Kepentingan perempuan ditinggalkan
Padahal, jika dilihat dari kacamata perspektif jender, urgensi dari RUU PPRT diusulkan karena banyak pelanggaran hak, terutama terhadap perempuan yang bekerja di sektor rumah tangga, seperti kekerasan, masalah upah, masalah jam kerja, tidak diberi makan, pelecehan, dan penyiksaan.
”Yang jadi pertanyaan, kenapa kepentingan perempuan itu sering ditinggalkan dalam pembahasan RUU? Padahal, sebetulnya tujuannya itu kan untuk menghadirkan jaminan hak-hak perempuan melalui pengesahan rancangan undang-undang.
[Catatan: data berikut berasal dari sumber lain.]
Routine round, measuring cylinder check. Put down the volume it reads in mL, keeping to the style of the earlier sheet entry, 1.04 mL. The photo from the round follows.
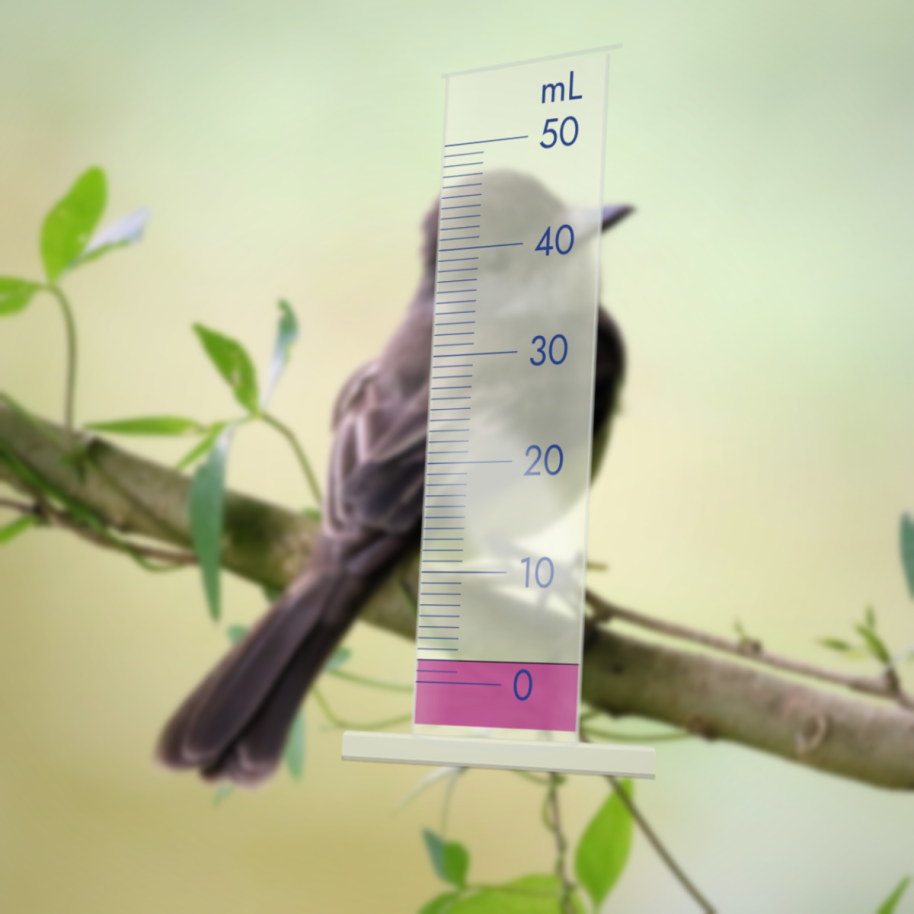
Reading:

Tapi, ternyata itu semua tidak berjalan mulus dan butuh waktu yang lama,” ujar Mouliza.
Ada sejumlah alasan mengapa RUU PPRT belum juga disahkan DPR. Salah satu titik persoalannya adalah masih ada kesalahpahaman perspektif, bagaimana seharusnya perempuan ada dalam sebuah pembangunan ekonomi, terutama pembangunan ekonomi dalam sebuah negara.
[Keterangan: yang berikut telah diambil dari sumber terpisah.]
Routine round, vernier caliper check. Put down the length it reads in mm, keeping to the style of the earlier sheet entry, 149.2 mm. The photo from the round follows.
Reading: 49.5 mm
Selain itu, masih adanya anggapan bahwa soal PRT tidak perlu diatur dengan undang-undang. Misalnya, cukup diatur di tingkat Peraturan Menteri Tenaga Kerja atau yang lainnya, atau bahkan di peraturan daerah.
Berlarut-larutnya proses legislasi RUU PPRT juga kemungkinan karena ada anggapan bahwa RUU PPRT tidak menghasilkan keuntungan elektoral. Tidak tertutup kemungkinan juga ada konflik kepentingan pribadi di kalangan DPR sendiri.
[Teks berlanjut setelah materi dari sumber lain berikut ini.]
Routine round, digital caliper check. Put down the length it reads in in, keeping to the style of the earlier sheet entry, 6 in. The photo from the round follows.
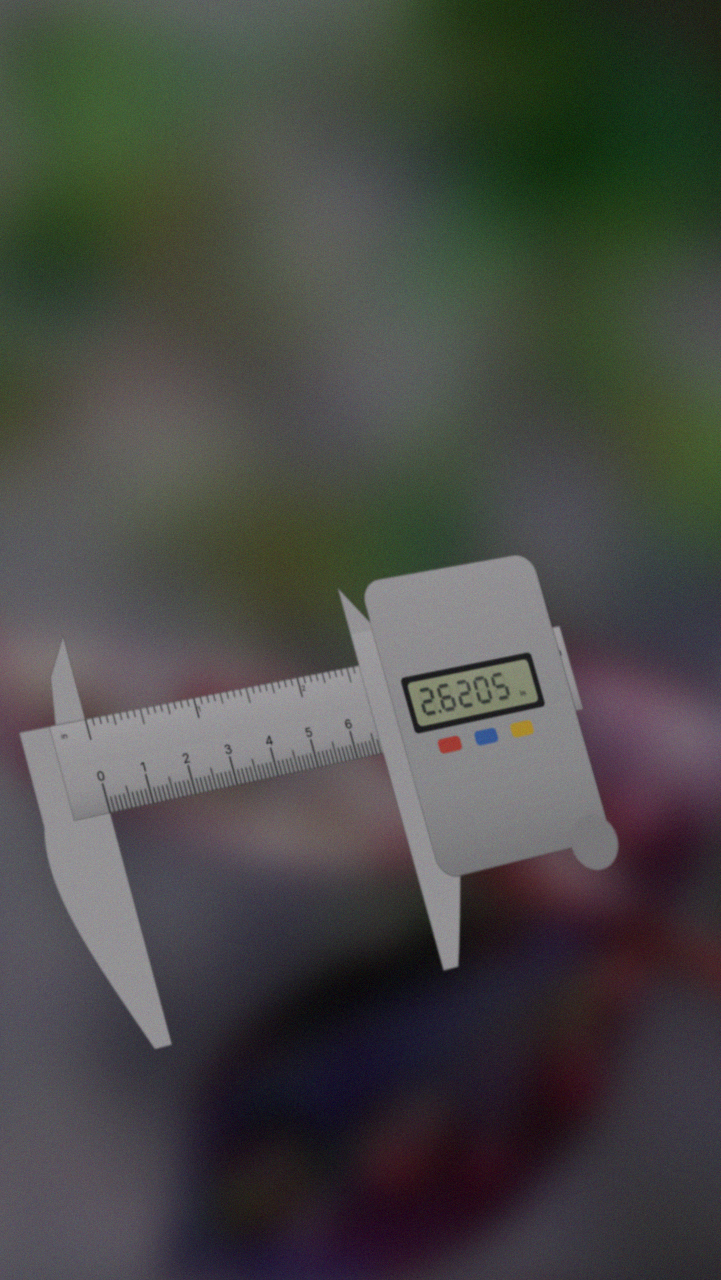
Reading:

Dukungan pengesahan RUU PPRT juga disuarakan Nursyahbani Katjasungkana (Ketua Pengurus Asosiasi LBH APIK), Pratiwi Febri (Ketua Riset dan Pengembangan Organisasi-Yayasan Lembaga Bantuan Hukum Indonesia/YLBHI), Atang Irawan (pakar hukum tata negara), dan Mutiara Ika Pratiwi (Perempuan Mahardhika).
Kini, nasib RUU PPRT tinggal menghitung hari. Para PRT menanti komitmen DPR. ”PRT merasa diperlakukan sangat tidak adil, tidak dipedulikan, dan dipinggirkan. RUU lain bisa dibahas secepat kilat. Sementara RUU PPRT disandera,” ujar Lita.